Em silêncio, Ábaco lamentou a perda do exuberante entusiasmo de há pouco da belíssima interlocutora que o salvara, inclusive.

O ar estava subitamente muito quente. As lufadas de vento, crescentemente constantes, pareciam ter saído de exaustores. O asfalto ardia que nem uma chapa sob fogareiro.

Ábaco e Eneida levaram as mãos às suas testas, enxugando o volumoso suor.

– O que está havendo? Esse calor não é normal – disse Ábaco sem fôlego, e parou de andar. Eneida o acompanhou em seu gesto, sem resposta, com o olhar assustado.

A já dita longa e também larga avenida aérea principiou a tremer, como num terremoto. Os outros onze à frente, com seus carregamentos às costas, também estacaram alertas. Ábaco recolheu os suportes com rodinhas até o chão de sua mochila militar, e, apesar do peso dela todo sobre ele, decidiu com passos acelerados ir até o meio-fio.

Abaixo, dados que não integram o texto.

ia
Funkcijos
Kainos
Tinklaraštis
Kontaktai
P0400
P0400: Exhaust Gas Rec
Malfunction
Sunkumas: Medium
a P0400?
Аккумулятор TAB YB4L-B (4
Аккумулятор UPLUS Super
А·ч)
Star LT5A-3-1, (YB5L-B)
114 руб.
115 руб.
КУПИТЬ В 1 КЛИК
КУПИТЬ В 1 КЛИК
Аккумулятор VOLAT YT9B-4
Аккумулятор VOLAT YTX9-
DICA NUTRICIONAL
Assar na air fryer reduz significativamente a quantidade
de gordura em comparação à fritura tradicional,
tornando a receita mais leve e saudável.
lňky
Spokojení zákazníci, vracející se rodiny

Ábaco aproximava-se do parapeito na borda da via muito elevadamente suspensa, a fim de olhar para baixo, quando Eneida, que o seguia, também se aproximou da divisa e Ábaco, não mais que um segundo à frente da companheira, se lançou impetuoso de volta para trás, com um clarão rápido sobre o peito e o rosto aturdido, praticamente em cima de Eneida. Uma onda ardente subira furiosa, cobrindo por cima em grande velocidade. Do outro lado, uma outra ampla labareda também se levantou, indo se juntar à primeira. A via aérea se cobriu com fogo. E os arcos de chamas turbulentas foram se estendendo rapidamente até o pai e os amigos de Eneida enquanto eles tentavam reagir se livrando de seus sacos e ligando seus rotores nos peitos.

Ábaco só conseguiu escapar, num primeiro momento, porque, após recuar subitamente com Eneida diante da onda de chamas, ele a manteve agarrada em um dos braços para com ela retornar aos tropeços pela avenida, ao passo que os arcos ardentes deitavam-se, fechando completamente o caminho.

O casal de jovens não precisou retornar muito para se ver livre do cerco de fogo, este que se concentrou à frente. Mas Ábaco, caído, momentaneamente desnorteado e com a mão insistentemente no rosto, parece que estava sentindo um grande desconforto exatamente em cima dos olhos.

– Pai! – gritou Eneida enquanto, com os cabelos e o rosto empapados de suor e a respiração resfolegante, tentava se recompor de um tropeço que a tinha levado ao chão junto de Ábaco. Seu pai e seus amigos ficaram totalmente cobertos pelas revoltosas massas ardentes que não cessavam de subir pelas laterais da avenida à frente.

Em desespero, Eneida botou sua grande máscara de oxigênio novamente na cara e avançou em direção ao cerco de chamas.

– O que você vai fazer?! – gritou Ábaco perplexo, tomando a frente da companheira mesmo sem conseguir enxergar direito, por causa da queimadura que provavelmente tinha sofrido na visão.

– Saia do meu caminho, não tenho tempo a perder! – disse com voz rascante pelo atrito com a máscara de oxigênio Eneida enérgica. Deslocou Ábaco com força para trás. – Procure um abrigo para você, porque eu tenho que entrar!

Contrariado, Ábaco reagia, embora em parte às cegas, mas, quando os rotores no peito de Eneida começaram repentinamente a girar velocíssimos, foi tomado por uma rajada de vento que o jogou ao chão com sua desajeitada mochila, novamente. Erguia-se com dificuldade, vendo, mesmo que precariamente, e impotente, a tão bela e nova amiga mergulhar nas torrentes de fogo por meio de uma abertura que criava com seu poderoso jato de ar brotado dos rotores ligados no peito.

– Não, Eneida! – gritou Ábaco. Com muito custo já de pé, avançou atrás de Eneida. Contudo, as chamas atrás engoliram totalmente sua companheira, e principiaram a se avultar ainda mais.